What would make him happy? House arrest? I think the ideal situation for this writer would be that every day, ManRam shows up at the ballpark, and a security guard says "Sorry man, can't let you in," and then he hangs his head and stands outside the ballpark trying to get someone to let him in, and no one does. And this same thing happens for 50 straight games because really, should the player know how long his suspension is going to last, allowing him to plan a vacation or something? No!

If ManRam was sentenced to two weeks in the pillory, Plaschke would be saying "For 35 out of 50 games during his so-called 'suspension', Ramirez suffered no public embarrassment or physical anguish at all!"
   6. Dewitty_Pun  Posted: June 28, 2009 at 11:42 AM (#3235770)
This is among the most emo sports columns I've ever read. Plaschke pretty much is writing: "I tired to make people get upset about Manny. But nobody cared what I said. Nobody understood my noble cause. :( "

This article makes me kinda feel sorry for the guy. But then I disagree with his cause completely and know I'd be right there cheering Manny if only I was at the game.
   7. 1k5v3L, Useless  Posted: June 28, 2009 at 12:02 PM (#3235787)
Plaschke is also taking Clomid. But that's because he hopes to start ovulating and have Manny's children out of wedlock.
   8. Dewitty_Pun  Posted: June 28, 2009 at 12:08 PM (#3235793)

# Material shown

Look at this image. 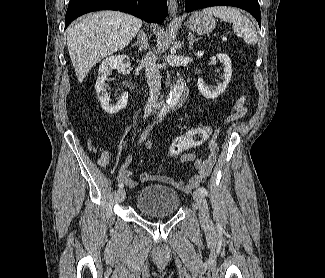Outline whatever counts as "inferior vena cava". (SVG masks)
Returning <instances> with one entry per match:
<instances>
[{
	"mask_svg": "<svg viewBox=\"0 0 325 278\" xmlns=\"http://www.w3.org/2000/svg\"><path fill=\"white\" fill-rule=\"evenodd\" d=\"M156 59V56L152 52H149L142 61L145 66L147 84L149 87V99L144 110V119L151 114L160 94L161 77L156 65Z\"/></svg>",
	"mask_w": 325,
	"mask_h": 278,
	"instance_id": "1",
	"label": "inferior vena cava"
}]
</instances>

# Things to do
1 > In the Manny Ramirez comment thread, for how many straight games does the imagined ballpark lockout go on?
2 > Please duplicate the Manny Ramirez comment thread between "6. Dewitty_Pun  Posted: June" and "12:02 PM (#3235787)", inclusive.
3 > Write the next part of the Manny Ramirez comment thread, picking up right after its final line.

# Answer list
1 > 50 straight games.

2 >
6. Dewitty_Pun  Posted: June 28, 2009 at 11:42 AM (#3235770)
This is among the most emo sports columns I've ever read. Plaschke pretty much is writing: "I tired to make people get upset about Manny. But nobody cared what I said. Nobody understood my noble cause. :( "

This article makes me kinda feel sorry for the guy. But then I disagree with his cause completely and know I'd be right there cheering Manny if only I was at the game.
   7. 1k5v3L, Useless  Posted: June 28, 2009 at 12:02 PM (#3235787)

3 >
[7] Are you suggesting that he secretly admires Ramirez even though he writes articles ripping on him?
   9. 1k5v3L, Useless  Posted: June 28, 2009 at 12:14 PM (#3235796)
It's just a show. Secretly, Plaschke would hand wash Manny's towels in freezing cold water.
   10. Guts  Posted: June 28, 2009 at 12:22 PM (#3235799)
What happened to Plaschke not gracing this story with his presence?
   11. the Tuque of Flatbush  Posted: June 28, 2009 at 12:32 PM (#3235804)
Shut the #### up, Plaschke.
   12. Dayn  Posted: June 28, 2009 at 12:40 PM (#3235807)
Shut the #### up, Plaschke.

This should really be someone's BTF handle.
   13. Mike Emeigh  Posted: June 28, 2009 at 12:47 PM (#3235812)
Surely, somebody will hold him accountable for a 50-game suspension for violating baseball’s drug policy?


Excuse me, but isn't the fact that he WAS suspended for 50 major league games accountability enough?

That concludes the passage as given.